- Work order A -
List every proper noun in the Shape of Water review excerpt, including names of people, film titles, and historical periods.
- Work order B -
Extract the passage from the Shape of Water review excerpt starting with "Del Toro’s will" and going on through "the Cold War.".
- Work order C -
Write a continuation of the Shape of Water review excerpt, beginning right after its final sentence.

- Selected passage -
Start of Block

Del Toro’s will to boldface every notion in his film is totally inhospitable to the idea of suggestion or the impropriety of a stray theme, one which passes by the wings or lingers in the darkness and defiantly resists being brought to the surface. It brings to mind Amelie – the film Shape of Water has been most heavily compared to – and its protagonist’s appreciation of misadventure and freak disturbances, when that film is itself totally unwilling and unable to consider anything beyond its own planned, prepackaged, heavily-foreclosed emotions. Similarly, although Shape of Water introduces the specter of social themes at nearly every turn, the film’s heavily-insulated emotional cleanliness – its inability to sabotage its romance – treats these social issues as mere boxes to tick for a film set during the height of the Cold War.

End of Block

- Input data -
Start of Block

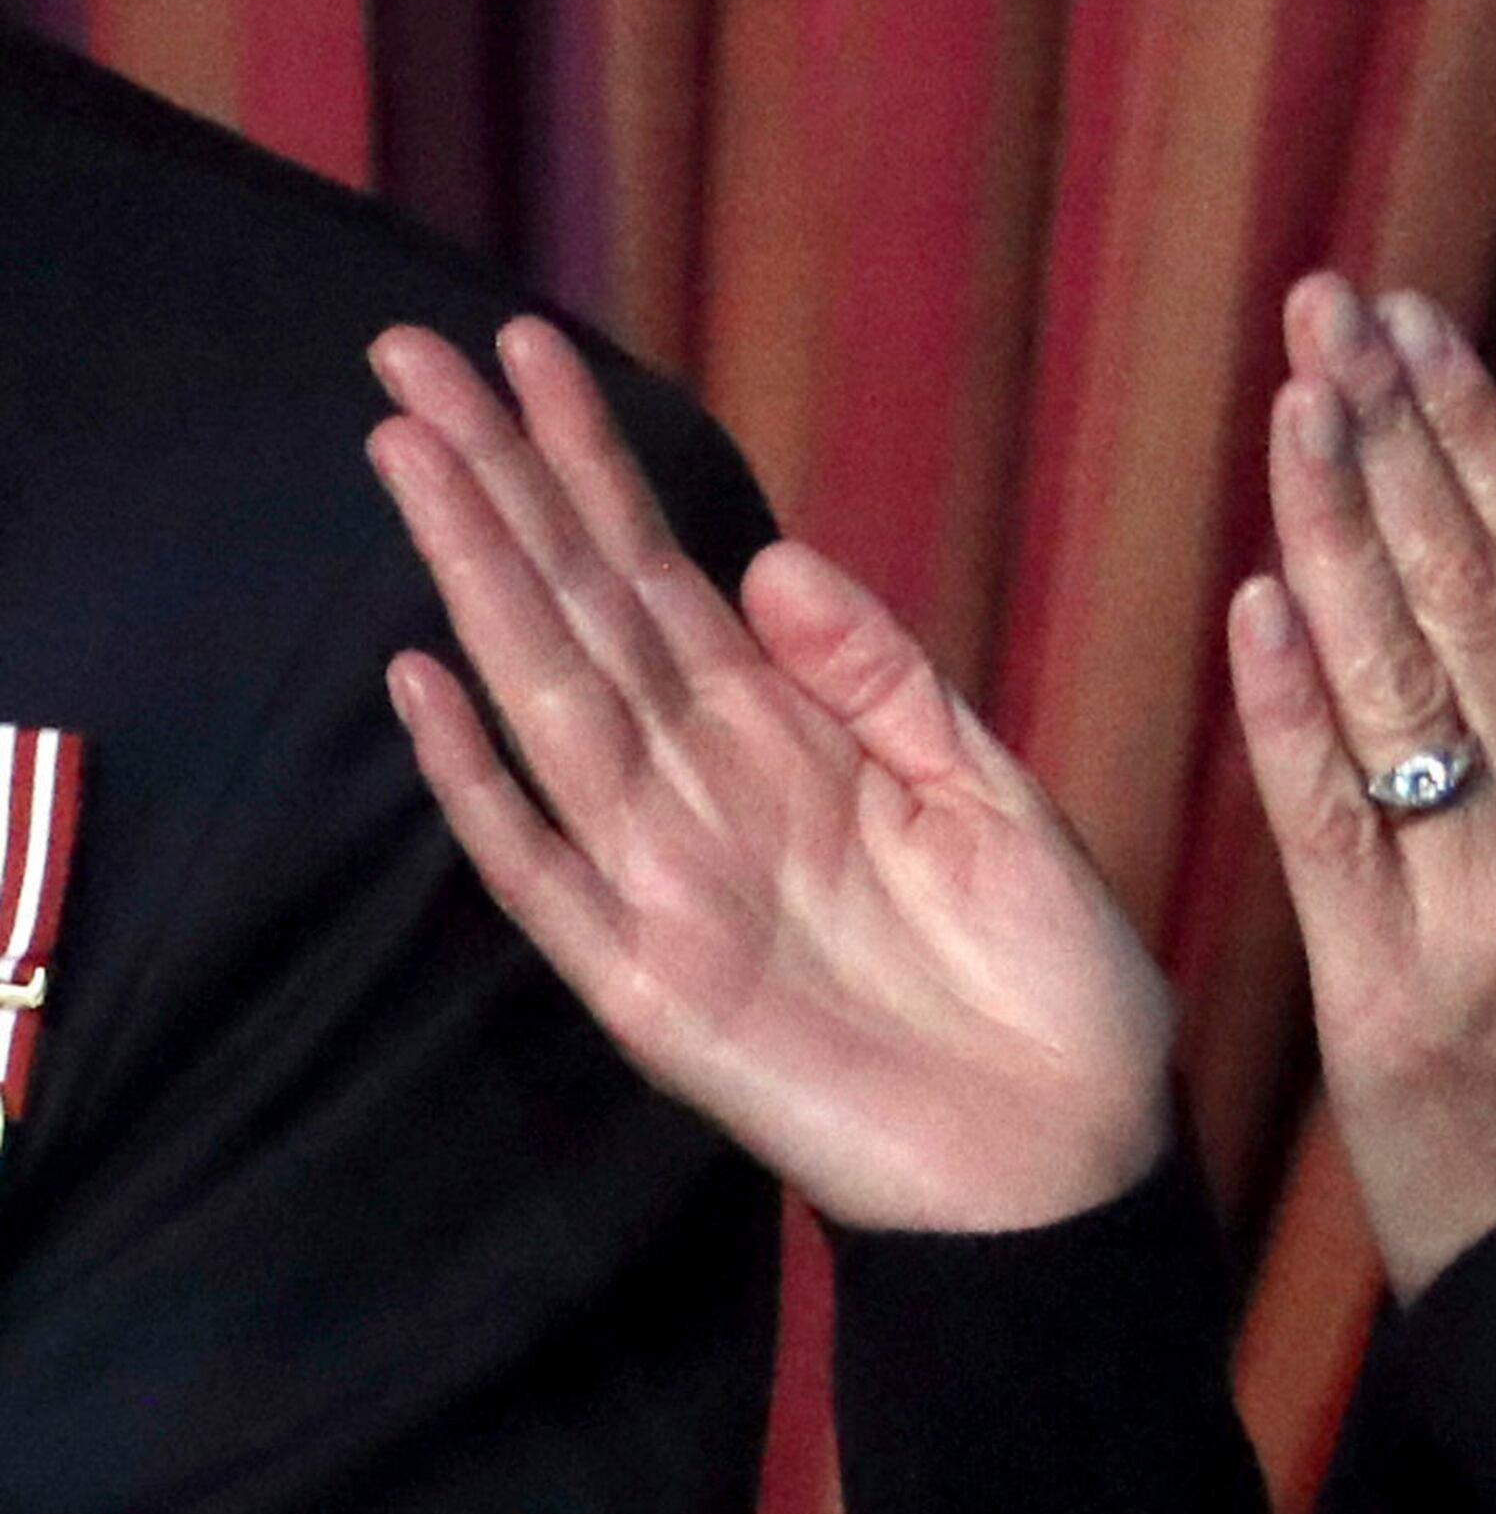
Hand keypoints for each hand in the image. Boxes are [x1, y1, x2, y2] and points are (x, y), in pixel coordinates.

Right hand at [367, 319, 1176, 1234]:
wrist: (1070, 1163)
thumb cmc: (1045, 983)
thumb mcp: (988, 794)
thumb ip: (880, 679)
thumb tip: (765, 558)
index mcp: (783, 739)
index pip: (658, 573)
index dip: (590, 464)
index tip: (526, 350)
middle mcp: (701, 792)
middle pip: (578, 608)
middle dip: (496, 483)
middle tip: (407, 350)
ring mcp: (662, 886)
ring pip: (545, 699)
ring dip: (475, 579)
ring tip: (409, 456)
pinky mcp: (651, 990)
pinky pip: (548, 874)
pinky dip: (482, 785)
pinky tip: (424, 684)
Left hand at [1228, 278, 1495, 1301]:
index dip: (1479, 437)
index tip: (1415, 325)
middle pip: (1480, 590)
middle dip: (1401, 432)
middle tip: (1330, 306)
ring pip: (1407, 678)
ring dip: (1340, 525)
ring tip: (1291, 399)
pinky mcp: (1399, 991)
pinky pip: (1339, 822)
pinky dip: (1295, 709)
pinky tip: (1259, 603)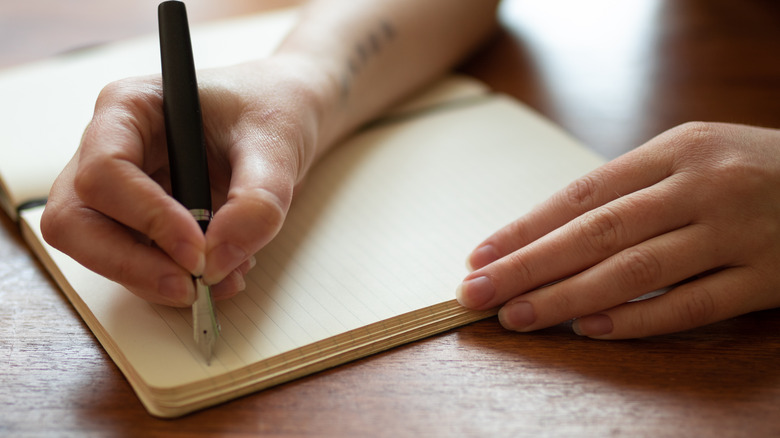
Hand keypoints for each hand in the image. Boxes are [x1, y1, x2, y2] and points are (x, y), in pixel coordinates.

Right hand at [41, 56, 329, 305]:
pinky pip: (137, 263)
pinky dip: (175, 280)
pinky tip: (224, 272)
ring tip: (226, 276)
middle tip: (191, 287)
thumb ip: (258, 198)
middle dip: (130, 265)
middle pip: (76, 221)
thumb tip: (221, 259)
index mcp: (129, 108)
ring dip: (157, 279)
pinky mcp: (140, 221)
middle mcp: (110, 148)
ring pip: (99, 250)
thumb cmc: (271, 106)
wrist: (284, 116)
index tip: (199, 249)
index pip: (104, 171)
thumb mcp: (277, 141)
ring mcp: (120, 189)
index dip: (148, 218)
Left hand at [456, 122, 779, 338]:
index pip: (581, 196)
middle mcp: (701, 186)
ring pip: (634, 271)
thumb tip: (547, 235)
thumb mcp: (690, 157)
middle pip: (596, 234)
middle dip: (528, 266)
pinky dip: (637, 319)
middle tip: (476, 292)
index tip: (482, 257)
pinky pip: (692, 306)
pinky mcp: (767, 277)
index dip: (526, 229)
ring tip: (517, 316)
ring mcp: (736, 232)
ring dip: (566, 297)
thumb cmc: (747, 170)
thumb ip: (629, 191)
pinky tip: (589, 329)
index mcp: (674, 150)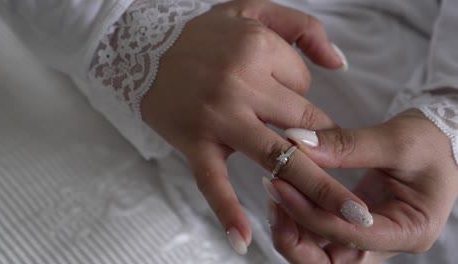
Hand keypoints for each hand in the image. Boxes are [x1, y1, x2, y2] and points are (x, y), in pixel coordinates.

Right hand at [141, 0, 353, 253]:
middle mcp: (241, 83)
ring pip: (277, 156)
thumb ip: (304, 29)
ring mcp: (218, 117)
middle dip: (324, 148)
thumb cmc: (204, 35)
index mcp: (259, 48)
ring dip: (316, 188)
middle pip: (303, 126)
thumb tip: (340, 64)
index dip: (299, 97)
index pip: (304, 86)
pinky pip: (212, 181)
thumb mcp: (253, 9)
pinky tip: (243, 238)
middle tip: (343, 173)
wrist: (142, 50)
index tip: (282, 103)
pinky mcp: (194, 142)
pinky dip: (227, 210)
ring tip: (350, 217)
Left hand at [267, 110, 457, 262]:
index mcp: (410, 230)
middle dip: (294, 238)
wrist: (437, 145)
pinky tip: (285, 190)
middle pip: (330, 263)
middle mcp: (385, 243)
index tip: (282, 187)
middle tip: (273, 198)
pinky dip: (298, 217)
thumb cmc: (429, 144)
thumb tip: (298, 143)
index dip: (312, 215)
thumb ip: (347, 144)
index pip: (352, 237)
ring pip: (319, 253)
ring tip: (274, 189)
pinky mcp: (352, 225)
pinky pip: (319, 233)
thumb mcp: (396, 139)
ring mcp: (367, 238)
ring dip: (291, 228)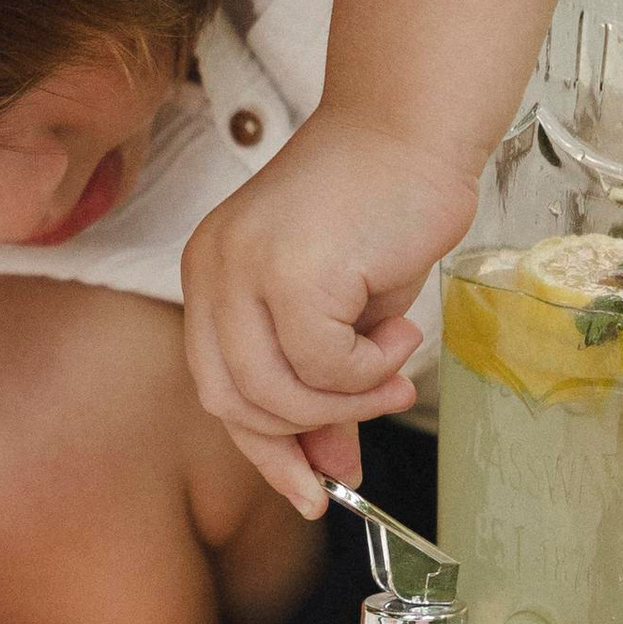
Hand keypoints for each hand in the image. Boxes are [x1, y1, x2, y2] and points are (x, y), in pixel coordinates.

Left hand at [180, 109, 474, 513]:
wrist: (413, 133)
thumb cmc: (380, 212)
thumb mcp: (341, 316)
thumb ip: (322, 388)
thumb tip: (329, 473)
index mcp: (209, 278)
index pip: (218, 389)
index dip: (265, 451)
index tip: (311, 491)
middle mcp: (211, 272)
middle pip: (233, 402)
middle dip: (306, 431)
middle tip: (372, 417)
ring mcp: (242, 269)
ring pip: (277, 394)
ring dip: (349, 400)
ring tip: (394, 370)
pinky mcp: (287, 270)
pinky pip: (325, 364)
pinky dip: (372, 366)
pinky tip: (401, 330)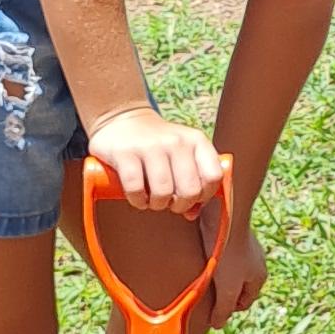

End of Block

- Written reply A -
Del Toro, Amelie, Shape of Water, Cold War

- Written reply B -
Del Toro’s will to boldface every notion in his film is totally inhospitable to the idea of suggestion or the impropriety of a stray theme, one which passes by the wings or lingers in the darkness and defiantly resists being brought to the surface. It brings to mind Amelie – the film Shape of Water has been most heavily compared to – and its protagonist’s appreciation of misadventure and freak disturbances, when that film is itself totally unwilling and unable to consider anything beyond its own planned, prepackaged, heavily-foreclosed emotions. Similarly, although Shape of Water introduces the specter of social themes at nearly every turn, the film’s heavily-insulated emotional cleanliness – its inability to sabotage its romance – treats these social issues as mere boxes to tick for a film set during the height of the Cold War.

- Written reply C -
Everyone in the film keeps telling us that Jones’ character is an unholy creation, but Shape of Water’s creature is not an insurgent into anything. He’s the foundational spirit of a film that can’t imagine anything outside of its foundational spirit, can’t imagine insurgency. Del Toro has obviously read enough film theory to imagine multiple possibilities for water as a reflection of society, as a cleansing rebirth, as a fount of new possibility, as a vision of society’s worst. If suffused with water, though, Shape of Water is not briny enough. There’s no possibility of mixing fluids, introducing any salt or vinegar or sourness, no possibility of a polychromatic tale unsure of its origins or conclusions. There’s no potential for shapelessness. There’s much that is self-consciously iconographic about the film, mythic and film-referencing, but there’s little that is genuinely self-reflexive about the piece, almost nothing that imagines a world beyond its own mentality. I mean, the protagonist’s apartment is above one of those motion picture theaters I hear tell used to exist for god’s sake, another of the many, many too-neat, overly-curated signifiers and allusions on the film’s part.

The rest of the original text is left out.